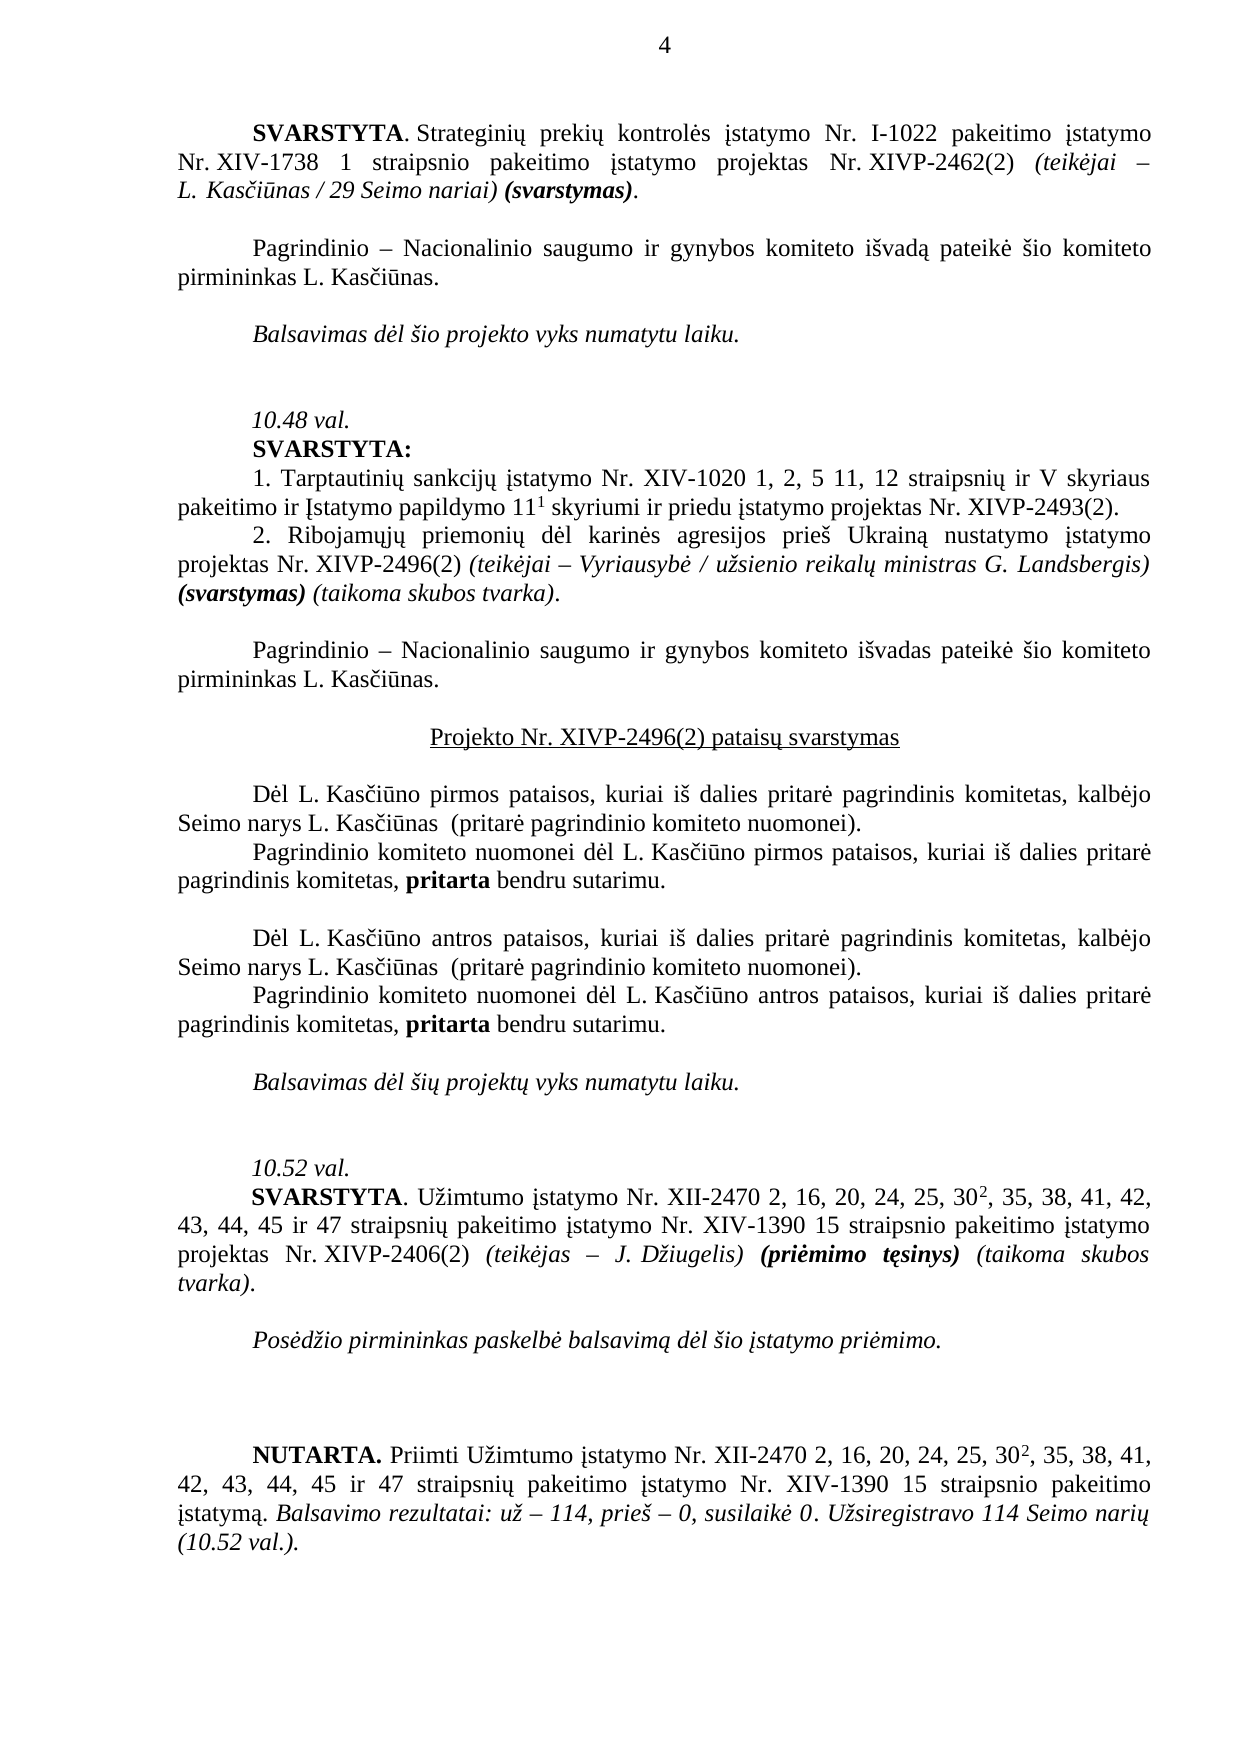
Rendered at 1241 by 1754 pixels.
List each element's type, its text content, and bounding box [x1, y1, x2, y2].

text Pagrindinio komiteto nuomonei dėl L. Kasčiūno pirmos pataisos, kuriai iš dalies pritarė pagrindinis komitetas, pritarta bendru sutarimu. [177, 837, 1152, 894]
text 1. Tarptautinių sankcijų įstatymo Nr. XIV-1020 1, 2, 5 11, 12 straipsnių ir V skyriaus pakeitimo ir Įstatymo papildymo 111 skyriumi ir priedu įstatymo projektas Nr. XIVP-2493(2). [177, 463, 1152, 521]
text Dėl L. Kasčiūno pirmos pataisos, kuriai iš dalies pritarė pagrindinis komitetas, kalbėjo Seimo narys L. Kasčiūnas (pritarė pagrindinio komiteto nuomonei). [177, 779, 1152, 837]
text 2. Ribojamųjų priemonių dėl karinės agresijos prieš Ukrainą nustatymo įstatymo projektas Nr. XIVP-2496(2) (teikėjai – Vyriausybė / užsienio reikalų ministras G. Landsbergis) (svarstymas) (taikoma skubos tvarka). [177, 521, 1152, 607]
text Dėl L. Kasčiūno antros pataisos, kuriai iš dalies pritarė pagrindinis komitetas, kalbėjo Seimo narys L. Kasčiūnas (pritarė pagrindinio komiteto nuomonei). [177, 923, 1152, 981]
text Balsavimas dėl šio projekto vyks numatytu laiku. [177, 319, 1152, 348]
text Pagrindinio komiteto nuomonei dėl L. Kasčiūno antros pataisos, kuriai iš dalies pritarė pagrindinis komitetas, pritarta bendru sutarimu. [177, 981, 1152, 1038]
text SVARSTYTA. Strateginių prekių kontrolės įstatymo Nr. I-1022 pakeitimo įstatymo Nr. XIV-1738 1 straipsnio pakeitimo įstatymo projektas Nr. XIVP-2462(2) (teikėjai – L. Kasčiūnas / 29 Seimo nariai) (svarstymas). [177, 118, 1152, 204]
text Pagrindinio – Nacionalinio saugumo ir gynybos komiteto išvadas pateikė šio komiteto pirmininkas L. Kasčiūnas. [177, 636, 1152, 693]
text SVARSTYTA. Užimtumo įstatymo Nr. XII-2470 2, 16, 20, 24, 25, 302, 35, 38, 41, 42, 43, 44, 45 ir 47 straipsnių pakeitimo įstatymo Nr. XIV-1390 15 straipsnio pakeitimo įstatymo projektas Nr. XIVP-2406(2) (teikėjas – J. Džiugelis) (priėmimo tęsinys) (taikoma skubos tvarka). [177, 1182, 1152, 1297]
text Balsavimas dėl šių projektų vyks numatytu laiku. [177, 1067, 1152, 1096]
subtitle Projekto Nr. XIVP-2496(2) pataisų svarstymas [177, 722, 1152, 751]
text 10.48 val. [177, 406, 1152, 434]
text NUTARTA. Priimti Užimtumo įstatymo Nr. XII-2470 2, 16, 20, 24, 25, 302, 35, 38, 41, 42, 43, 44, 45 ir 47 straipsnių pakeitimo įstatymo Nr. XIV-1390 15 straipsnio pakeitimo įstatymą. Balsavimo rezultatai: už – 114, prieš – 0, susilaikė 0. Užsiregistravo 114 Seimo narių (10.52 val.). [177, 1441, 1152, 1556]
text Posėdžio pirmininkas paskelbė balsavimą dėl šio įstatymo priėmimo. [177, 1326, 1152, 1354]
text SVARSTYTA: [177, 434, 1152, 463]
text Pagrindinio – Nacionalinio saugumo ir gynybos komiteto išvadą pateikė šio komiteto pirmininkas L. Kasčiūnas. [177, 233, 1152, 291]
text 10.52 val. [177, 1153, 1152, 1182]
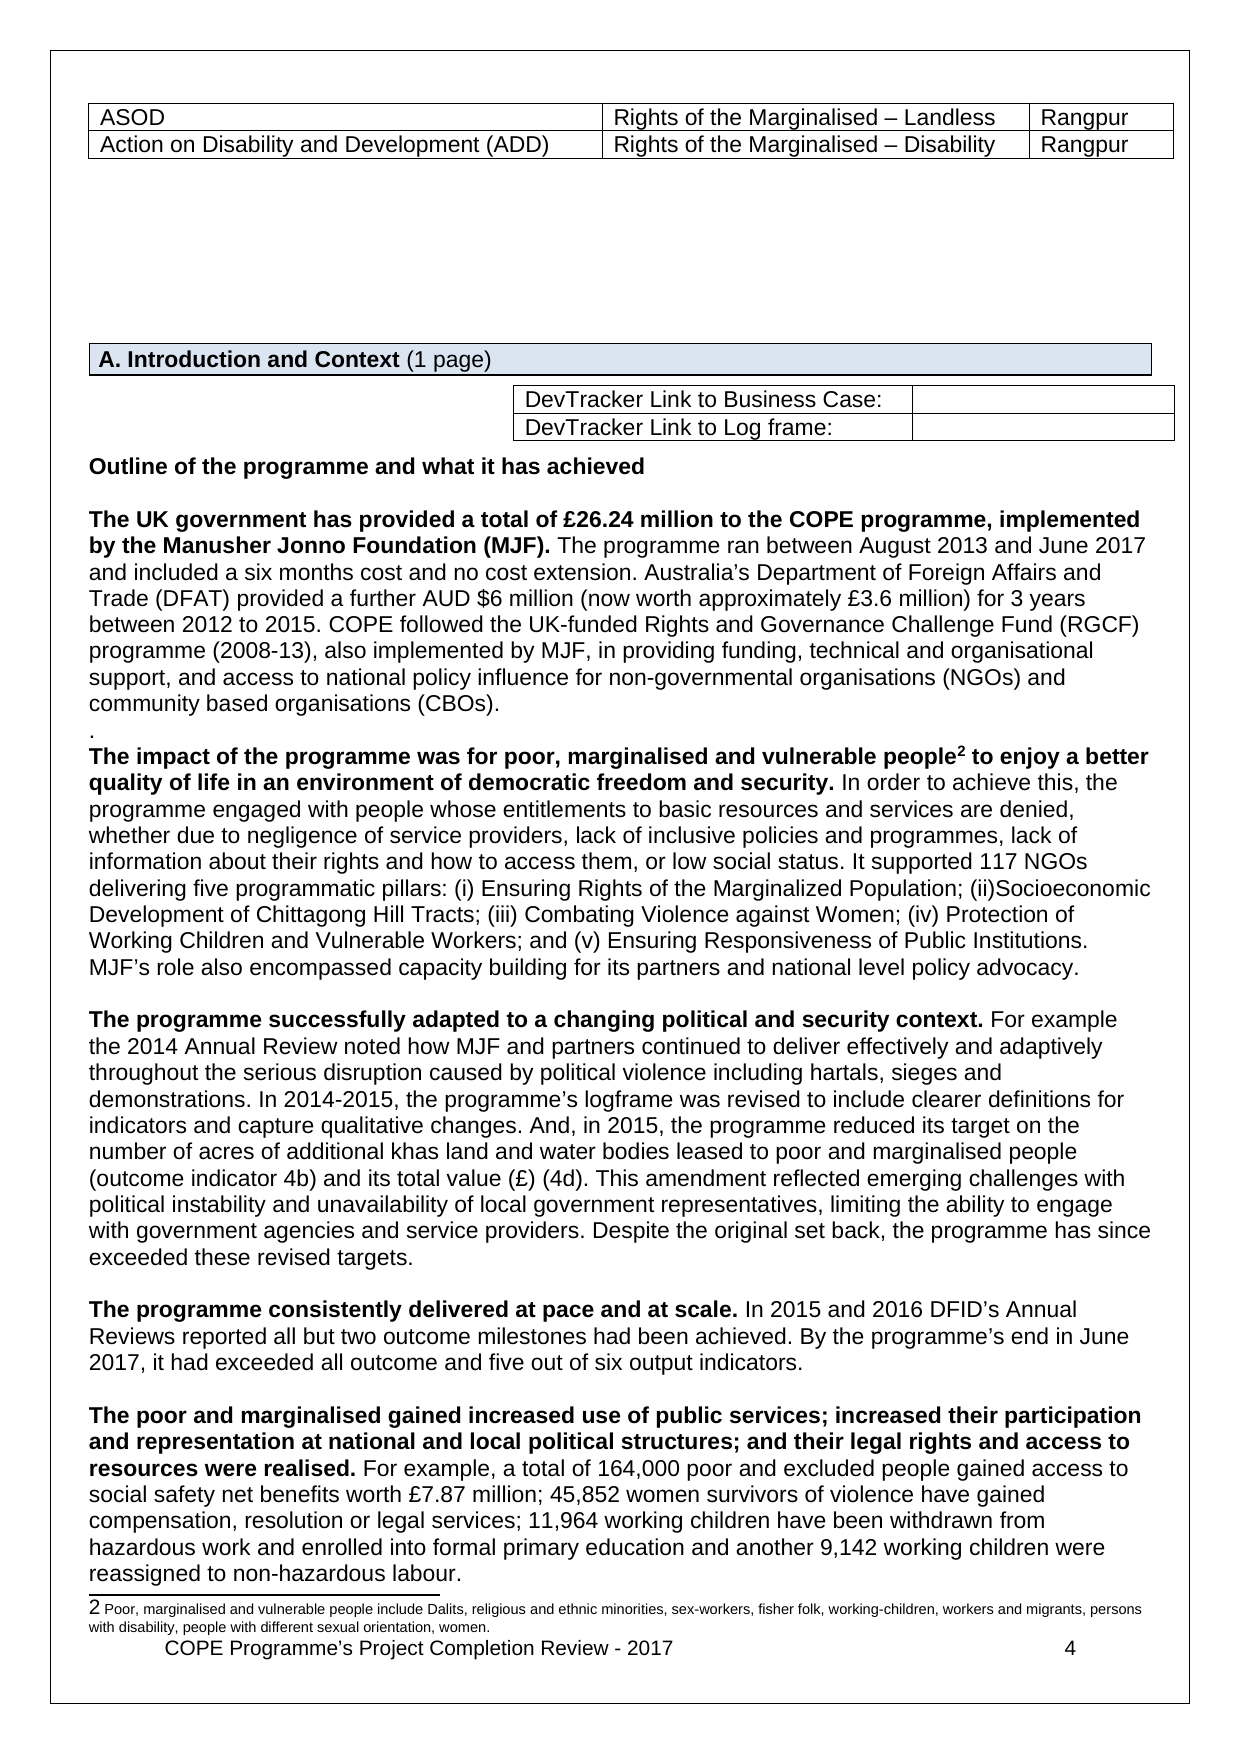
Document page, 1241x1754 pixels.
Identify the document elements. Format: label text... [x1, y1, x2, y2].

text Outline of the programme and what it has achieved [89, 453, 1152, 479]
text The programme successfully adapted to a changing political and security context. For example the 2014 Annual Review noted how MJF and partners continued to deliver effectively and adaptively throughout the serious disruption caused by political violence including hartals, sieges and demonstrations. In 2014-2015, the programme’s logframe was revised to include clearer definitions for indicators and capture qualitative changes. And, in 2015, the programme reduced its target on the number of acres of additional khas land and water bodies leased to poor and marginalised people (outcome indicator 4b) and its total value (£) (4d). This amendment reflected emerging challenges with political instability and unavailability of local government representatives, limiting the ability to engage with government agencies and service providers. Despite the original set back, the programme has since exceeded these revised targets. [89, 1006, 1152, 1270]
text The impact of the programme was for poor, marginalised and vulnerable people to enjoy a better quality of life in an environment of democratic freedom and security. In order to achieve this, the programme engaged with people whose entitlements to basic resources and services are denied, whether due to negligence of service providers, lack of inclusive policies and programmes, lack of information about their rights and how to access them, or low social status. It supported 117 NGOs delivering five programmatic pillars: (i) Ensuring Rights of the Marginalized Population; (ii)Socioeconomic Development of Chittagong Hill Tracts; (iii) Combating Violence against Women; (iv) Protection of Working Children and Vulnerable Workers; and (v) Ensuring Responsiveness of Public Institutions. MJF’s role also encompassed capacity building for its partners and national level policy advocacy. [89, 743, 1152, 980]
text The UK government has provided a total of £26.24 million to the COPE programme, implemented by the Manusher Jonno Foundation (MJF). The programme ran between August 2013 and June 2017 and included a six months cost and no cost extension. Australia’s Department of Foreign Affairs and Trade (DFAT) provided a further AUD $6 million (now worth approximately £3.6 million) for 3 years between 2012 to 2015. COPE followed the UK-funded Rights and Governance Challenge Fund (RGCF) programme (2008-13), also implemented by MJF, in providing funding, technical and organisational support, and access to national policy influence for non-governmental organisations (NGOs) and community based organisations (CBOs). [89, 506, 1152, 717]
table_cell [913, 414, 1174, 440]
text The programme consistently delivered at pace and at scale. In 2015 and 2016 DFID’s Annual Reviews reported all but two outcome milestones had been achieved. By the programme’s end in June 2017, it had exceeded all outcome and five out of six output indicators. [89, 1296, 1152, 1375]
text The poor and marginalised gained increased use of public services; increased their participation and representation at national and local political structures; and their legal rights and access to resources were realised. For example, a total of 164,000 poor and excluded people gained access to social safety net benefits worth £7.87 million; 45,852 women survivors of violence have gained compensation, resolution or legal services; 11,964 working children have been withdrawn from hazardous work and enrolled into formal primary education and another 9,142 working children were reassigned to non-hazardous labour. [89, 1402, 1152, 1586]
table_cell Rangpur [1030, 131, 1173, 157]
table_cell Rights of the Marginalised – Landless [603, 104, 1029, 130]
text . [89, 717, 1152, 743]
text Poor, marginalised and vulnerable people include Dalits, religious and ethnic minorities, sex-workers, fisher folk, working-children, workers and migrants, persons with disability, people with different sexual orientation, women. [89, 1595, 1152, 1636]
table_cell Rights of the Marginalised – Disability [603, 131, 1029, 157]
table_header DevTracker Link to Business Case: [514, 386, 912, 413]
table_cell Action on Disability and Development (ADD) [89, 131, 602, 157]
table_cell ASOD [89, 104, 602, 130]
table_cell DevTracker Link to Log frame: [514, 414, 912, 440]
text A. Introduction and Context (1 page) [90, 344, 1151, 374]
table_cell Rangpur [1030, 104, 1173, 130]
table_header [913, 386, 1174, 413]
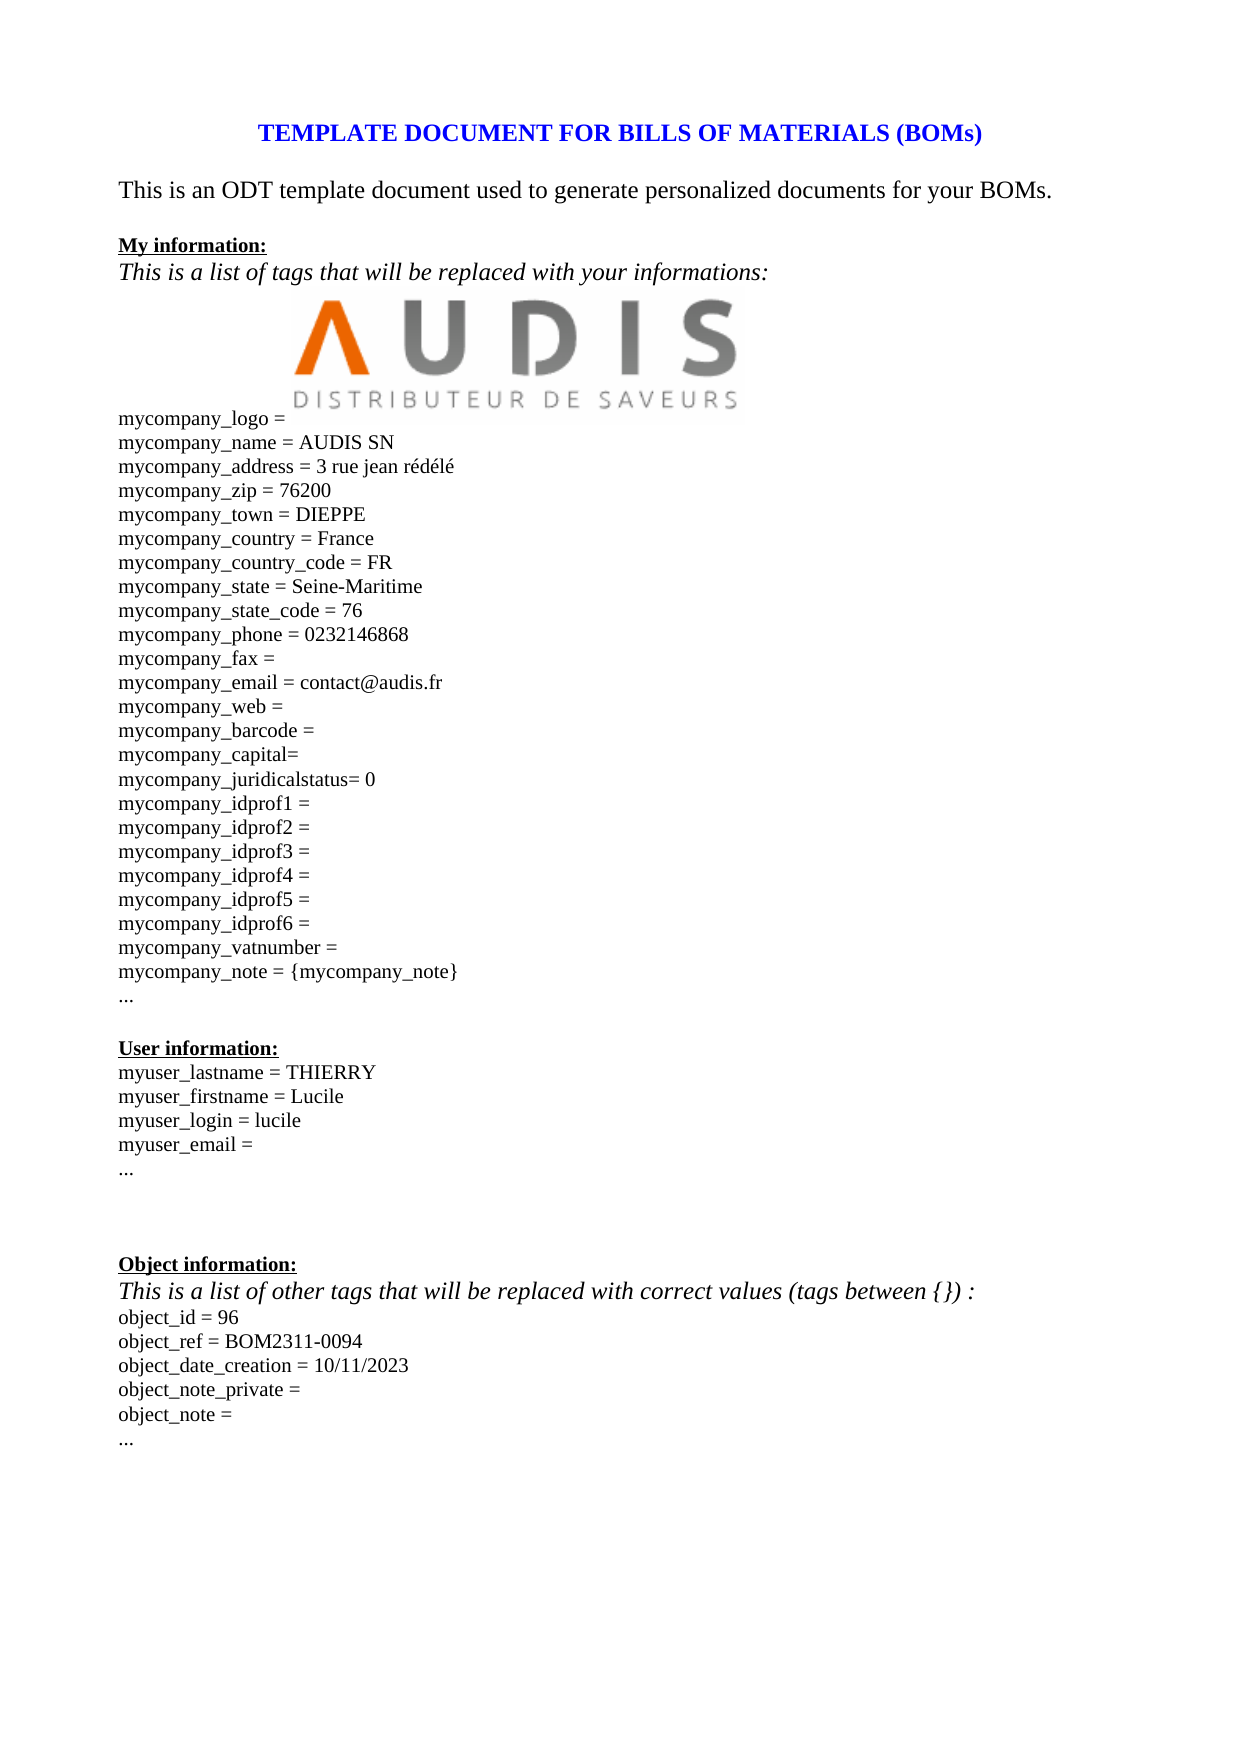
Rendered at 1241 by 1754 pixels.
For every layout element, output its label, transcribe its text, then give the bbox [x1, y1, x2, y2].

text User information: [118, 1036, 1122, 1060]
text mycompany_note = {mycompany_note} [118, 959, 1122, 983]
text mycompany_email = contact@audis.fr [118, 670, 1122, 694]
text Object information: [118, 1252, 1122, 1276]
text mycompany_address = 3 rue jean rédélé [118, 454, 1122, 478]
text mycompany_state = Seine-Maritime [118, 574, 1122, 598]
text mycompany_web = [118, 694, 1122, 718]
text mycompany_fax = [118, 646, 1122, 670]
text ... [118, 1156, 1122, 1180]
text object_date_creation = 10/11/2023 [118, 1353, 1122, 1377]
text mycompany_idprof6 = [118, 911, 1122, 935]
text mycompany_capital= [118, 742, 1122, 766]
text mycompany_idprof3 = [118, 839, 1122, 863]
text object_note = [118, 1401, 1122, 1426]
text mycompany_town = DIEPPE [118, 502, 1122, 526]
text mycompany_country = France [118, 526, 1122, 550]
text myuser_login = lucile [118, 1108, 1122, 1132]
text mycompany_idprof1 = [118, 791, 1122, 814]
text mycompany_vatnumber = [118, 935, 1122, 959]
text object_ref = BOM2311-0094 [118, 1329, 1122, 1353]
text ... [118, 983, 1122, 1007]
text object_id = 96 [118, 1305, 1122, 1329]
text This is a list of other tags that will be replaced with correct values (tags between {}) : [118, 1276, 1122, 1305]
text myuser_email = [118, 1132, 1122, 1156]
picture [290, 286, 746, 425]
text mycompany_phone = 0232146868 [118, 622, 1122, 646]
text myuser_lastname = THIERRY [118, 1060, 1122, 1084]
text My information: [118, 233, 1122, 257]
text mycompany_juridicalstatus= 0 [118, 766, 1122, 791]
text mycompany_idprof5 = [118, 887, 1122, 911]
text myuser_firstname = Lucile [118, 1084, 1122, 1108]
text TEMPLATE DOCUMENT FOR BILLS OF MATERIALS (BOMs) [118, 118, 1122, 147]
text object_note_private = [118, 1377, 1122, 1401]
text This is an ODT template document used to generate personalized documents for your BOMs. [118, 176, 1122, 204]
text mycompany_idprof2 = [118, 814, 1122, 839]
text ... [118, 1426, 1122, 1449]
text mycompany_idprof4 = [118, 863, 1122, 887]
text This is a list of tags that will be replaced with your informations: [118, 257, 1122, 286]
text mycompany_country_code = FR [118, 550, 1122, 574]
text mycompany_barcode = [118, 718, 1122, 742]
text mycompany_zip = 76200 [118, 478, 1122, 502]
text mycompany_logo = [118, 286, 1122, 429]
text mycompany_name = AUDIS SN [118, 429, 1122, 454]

◆ ◆ ◆ ◆ ◆ ◆ ◆

• [DIRECTIONS FOR THIS TASK] Please recast the item lines from the one containing "text User information: [118, 1036, 1122, 1060]" through the one containing "text mycompany_capital= [118, 742, 1122, 766]" as a numbered list, leaving out any blank lines.

• [REPLY]
1. text User information: [118, 1036, 1122, 1060]
2. text mycompany_note = {mycompany_note} [118, 959, 1122, 983]
3. text mycompany_email = contact@audis.fr [118, 670, 1122, 694]
4. text Object information: [118, 1252, 1122, 1276]
5. text mycompany_address = 3 rue jean rédélé [118, 454, 1122, 478]
6. text mycompany_state = Seine-Maritime [118, 574, 1122, 598]
7. text mycompany_web = [118, 694, 1122, 718]
8. text mycompany_fax = [118, 646, 1122, 670]
9. text ... [118, 1156, 1122, 1180]
10. text object_date_creation = 10/11/2023 [118, 1353, 1122, 1377]
11. text mycompany_idprof6 = [118, 911, 1122, 935]
12. text mycompany_capital= [118, 742, 1122, 766]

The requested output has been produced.